The differences in the chemical composition of propolis extracts in the same region may be related to species of bees and the preference for a particular plant species to elaborate the propolis (2,33). Moreover, the genetic variability of bee species influences the chemical composition of propolis, resulting in different biological activities (2). Accordingly, the EEP from M. quadrifasciata quadrifasciata presented a higher concentration of total phenols and flavonoids, reinforcing the direct correlation between phenol concentration and antioxidant activity established in the literature (34 ).
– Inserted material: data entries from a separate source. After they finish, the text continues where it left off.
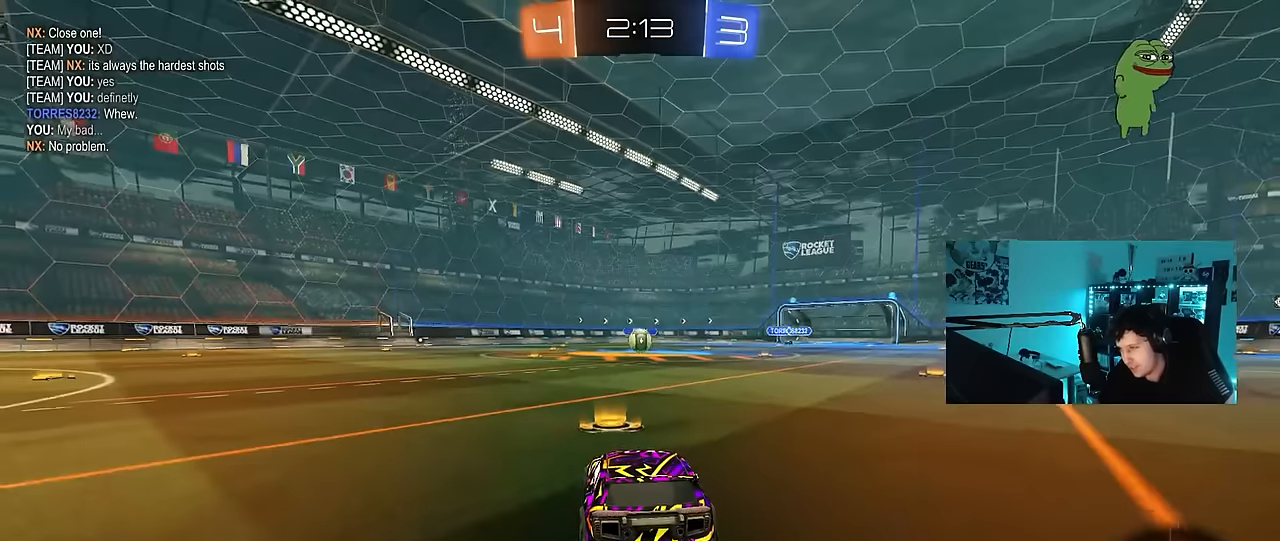
{"keys": [], "mouse": [], "mouse_move": "right", "events": [[184, "mouse_right", "up"], [234, "mouse_right", "down"], [384, "mouse_right", "up"]]}
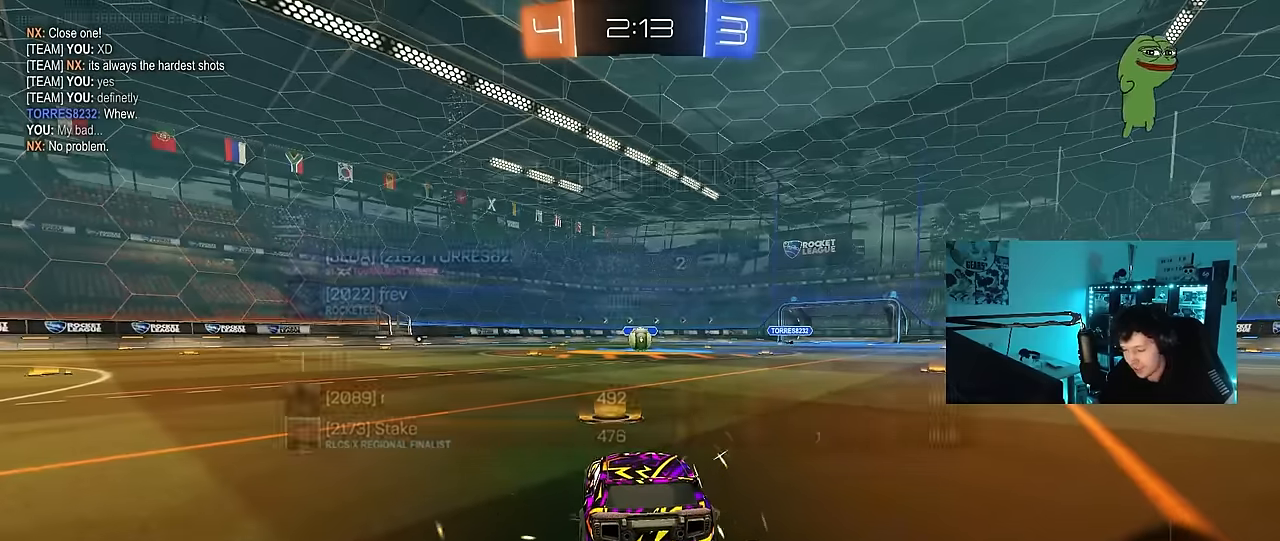
{"keys": [], "mouse": [], "mouse_move": "up-right", "events": [[17, "tab", "down"], [200, "mouse_wheel", "down"], [250, "tab", "up"], [300, "mouse_wheel", "up"], [350, "mouse_wheel", "down"], [400, "mouse_wheel", "up"]]}
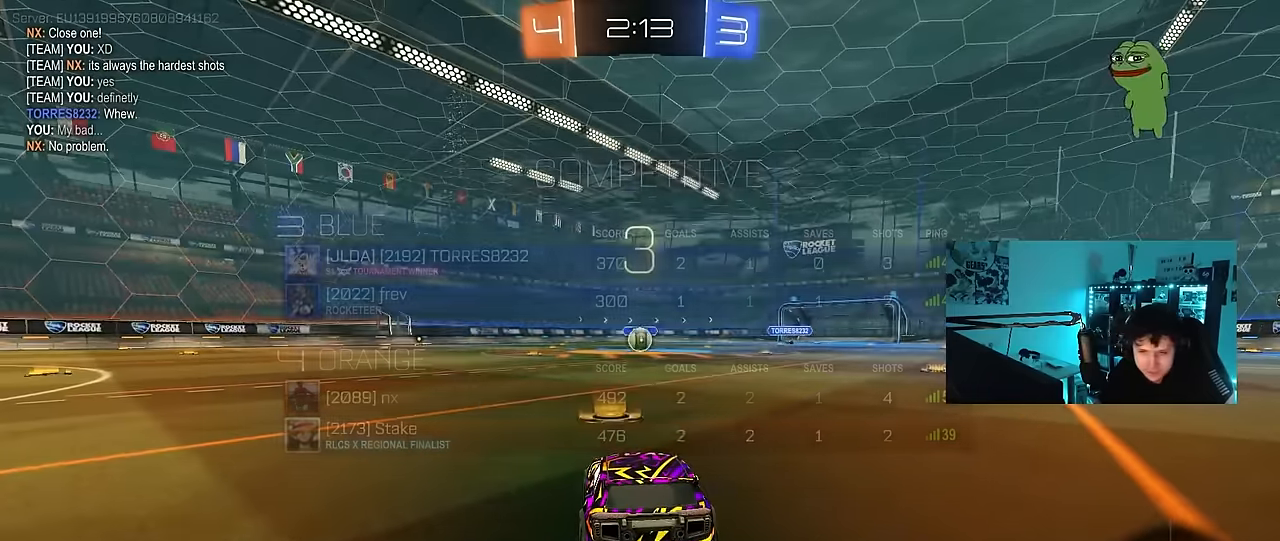
{"keys": ["x", "z"], "mouse": [], "mouse_move": "up", "events": [[134, "mouse_wheel", "down"], [134, "z", "down"], [217, "mouse_wheel", "up"], [217, "x", "down"], [267, "z", "up"], [367, "x", "up"], [400, "z", "down"], [450, "x", "down"]]}
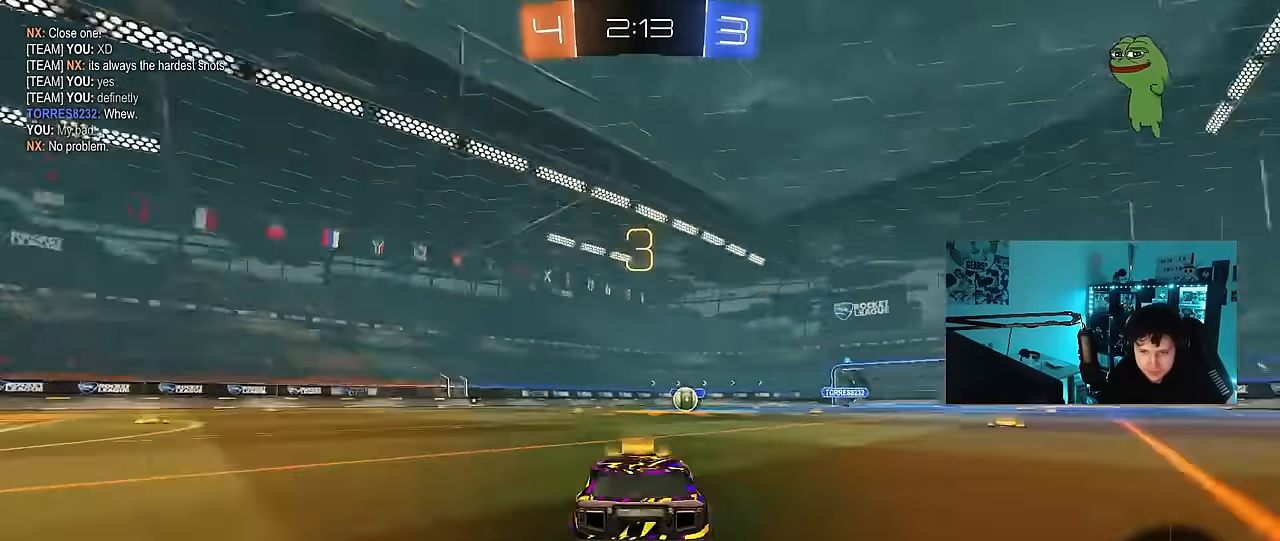
{"keys": ["x"], "mouse": ["left"], "mouse_move": "left", "events": [[50, "x", "up"], [50, "z", "up"], [100, "z", "down"], [184, "x", "down"], [234, "z", "up"], [334, "x", "up"], [334, "z", "down"], [384, "mouse_left", "down"], [384, "x", "down"], [434, "z", "up"]]}
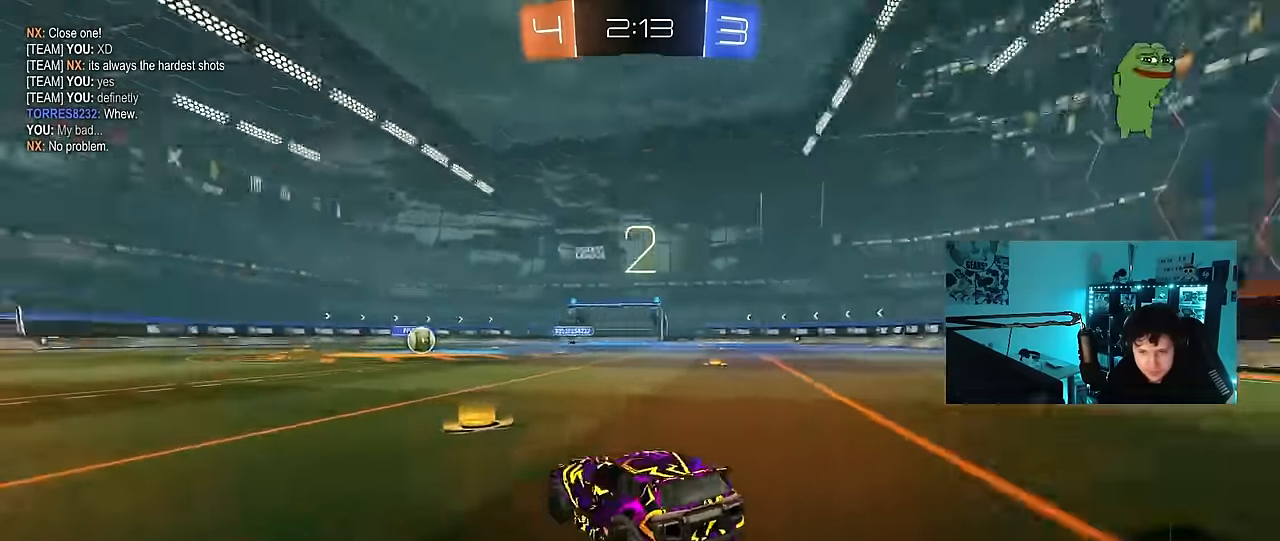
{"keys": ["w"], "mouse": ["left"], "mouse_move": "left", "events": [[17, "x", "up"], [300, "w", "down"]]}
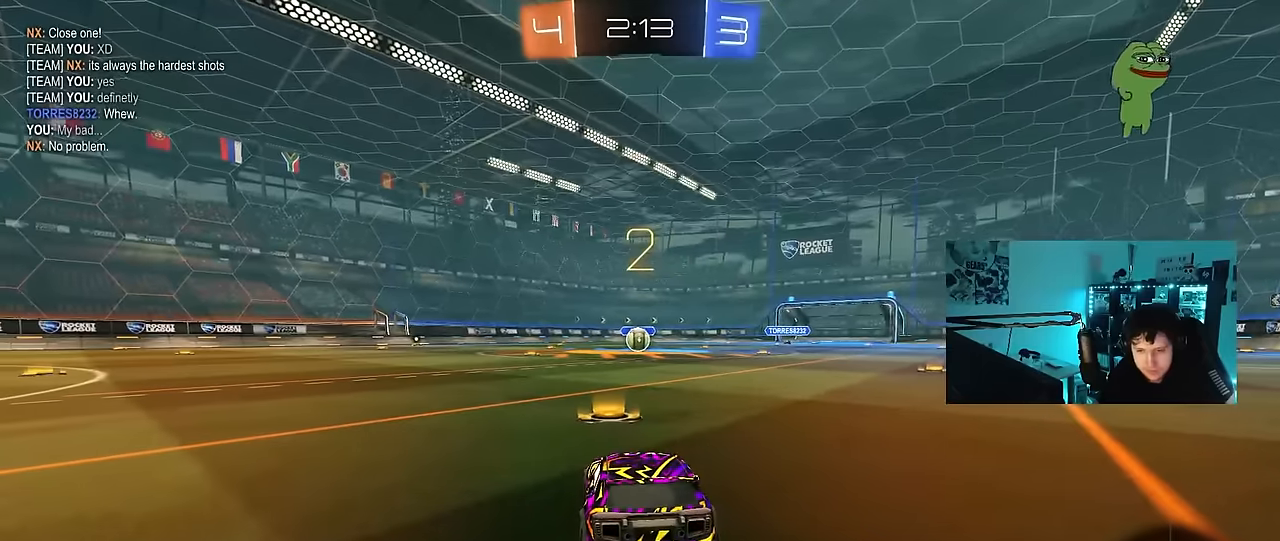
{"keys": ["w"], "mouse": ["left"], "mouse_move": "left", "events": []}
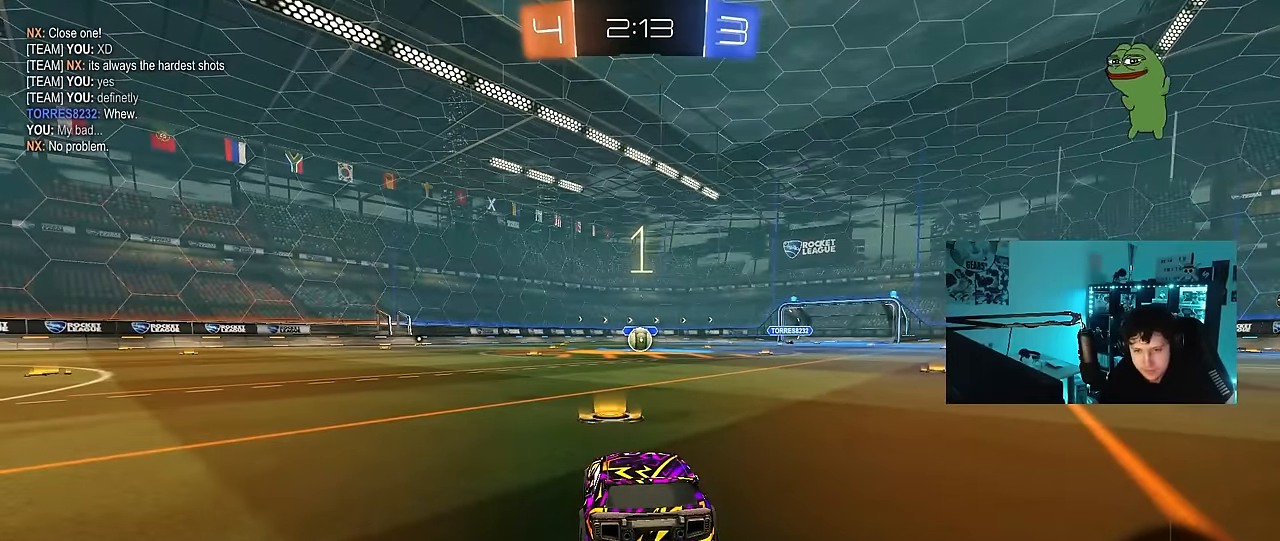
{"keys": ["w"], "mouse": ["left"], "mouse_move": "right", "events": []}
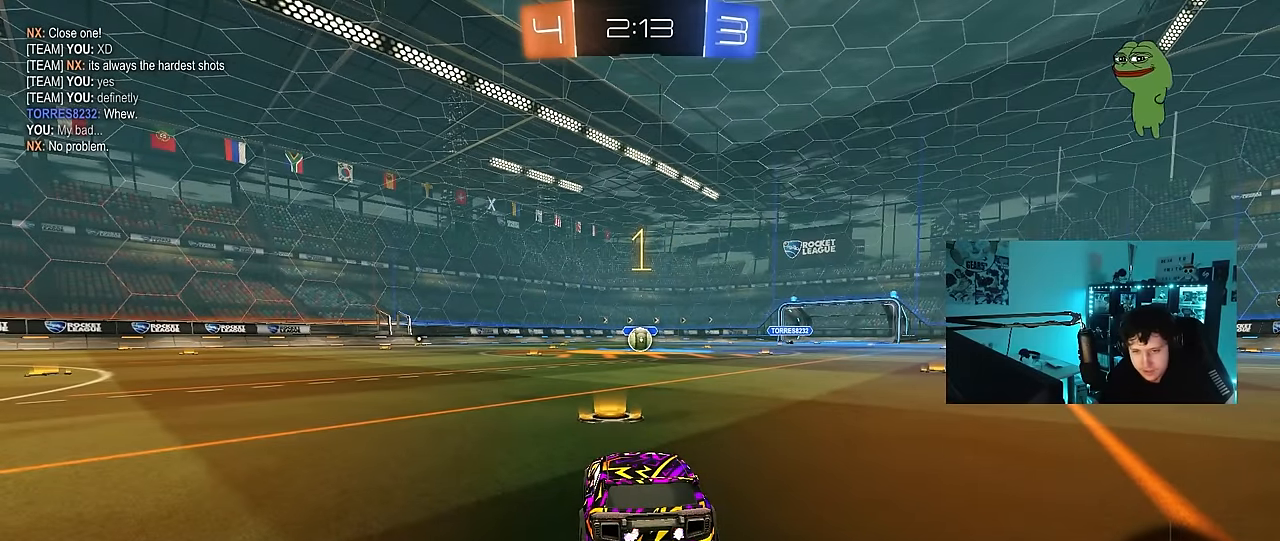
{"keys": ["w"], "mouse": ["left"], "mouse_move": "left", "events": []}
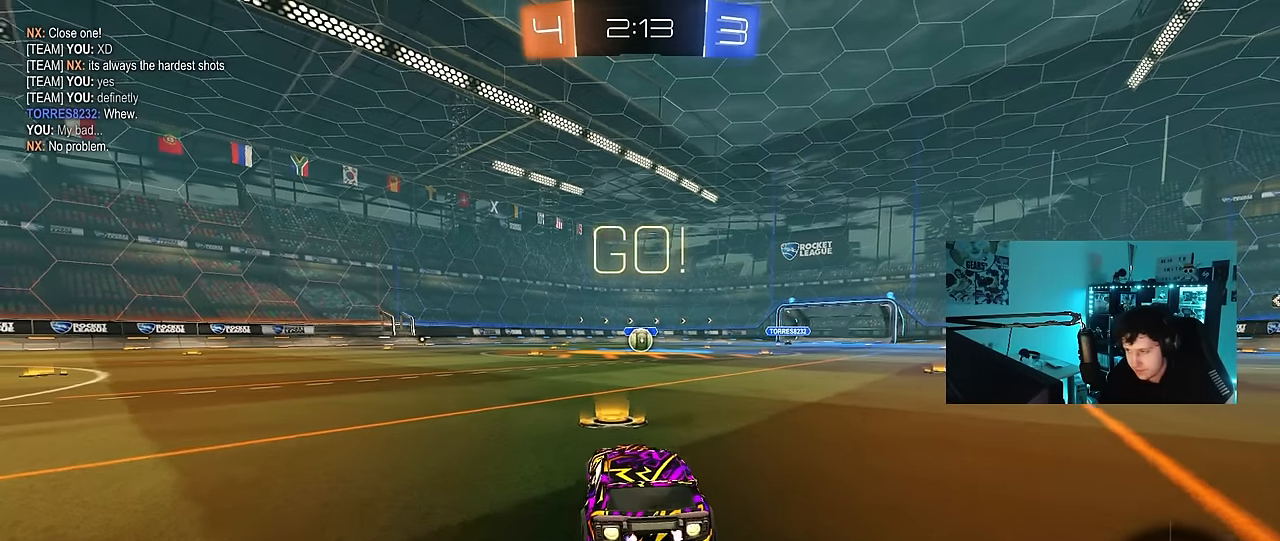
{"keys": ["a", "s", "shift"], "mouse": ["left"], "events": [[183, "d", "down"], [217, "mouse_right", "down"], [317, "d", "up"], [367, "a", "down"], [367, "shift", "down"], [417, "s", "down"], [417, "w", "up"], [500, "mouse_right", "up"]]}
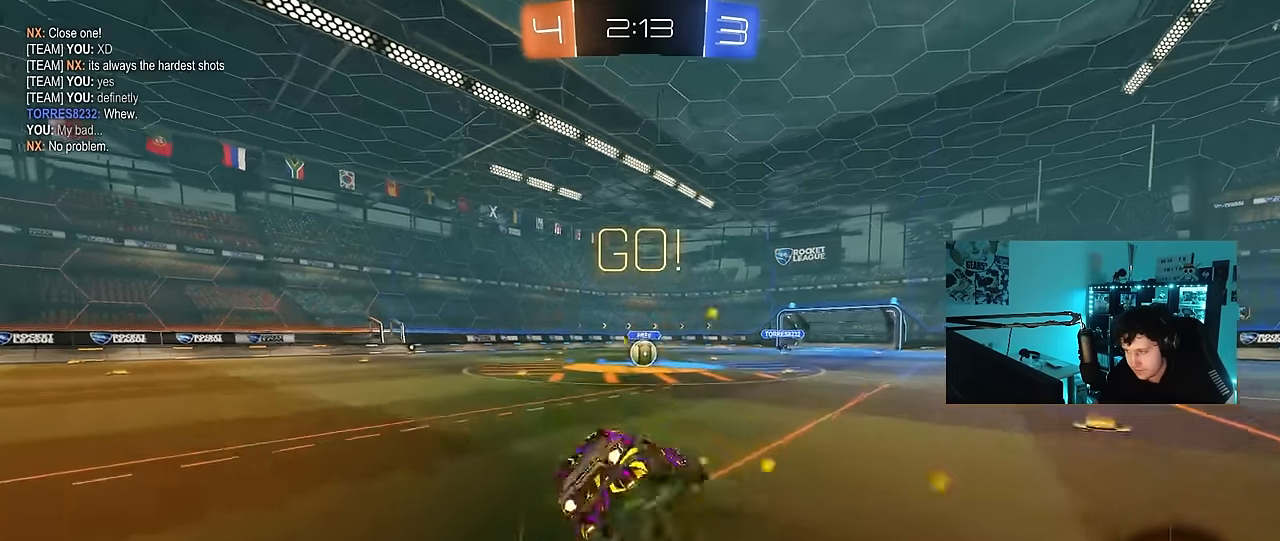
{"keys": ["a", "s", "shift"], "mouse": ["left"], "mouse_move": "still", "events": [[383, "s", "up"], [467, "s", "down"]]}
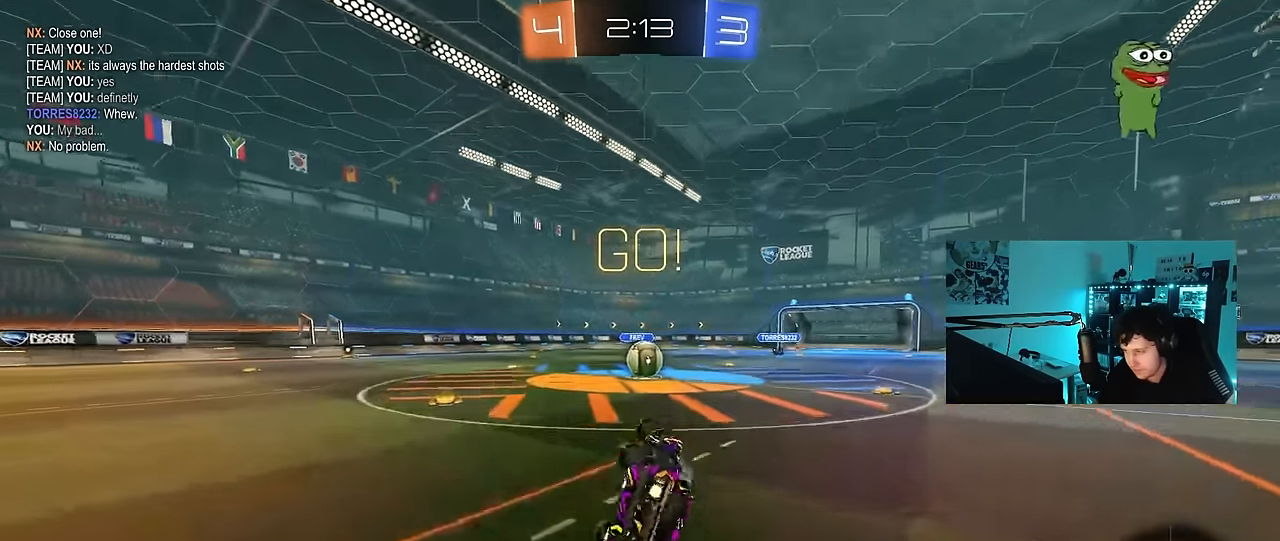
{"keys": [], "mouse": [], "mouse_move": "still", "events": [[200, "a", "up"], [200, "mouse_left", "up"], [200, "s", "up"], [200, "shift", "up"]]}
In conclusion, the data presented here showed that the chemical composition of propolis from stingless bees is complex and depends on the species, among other factors. The extract from M. quadrifasciata quadrifascita was more potent in promoting antioxidant and antibacterial activity compared to T. angustula extract. In addition, EEPs were more effective against gram-positive than against gram-negative strains, especially against S. aureus and MRSA, by a mechanism that involved the disturbance of bacterial cell membrane integrity. The current findings suggest that propolis from stingless bees may be a potential source of active compounds against MRSA.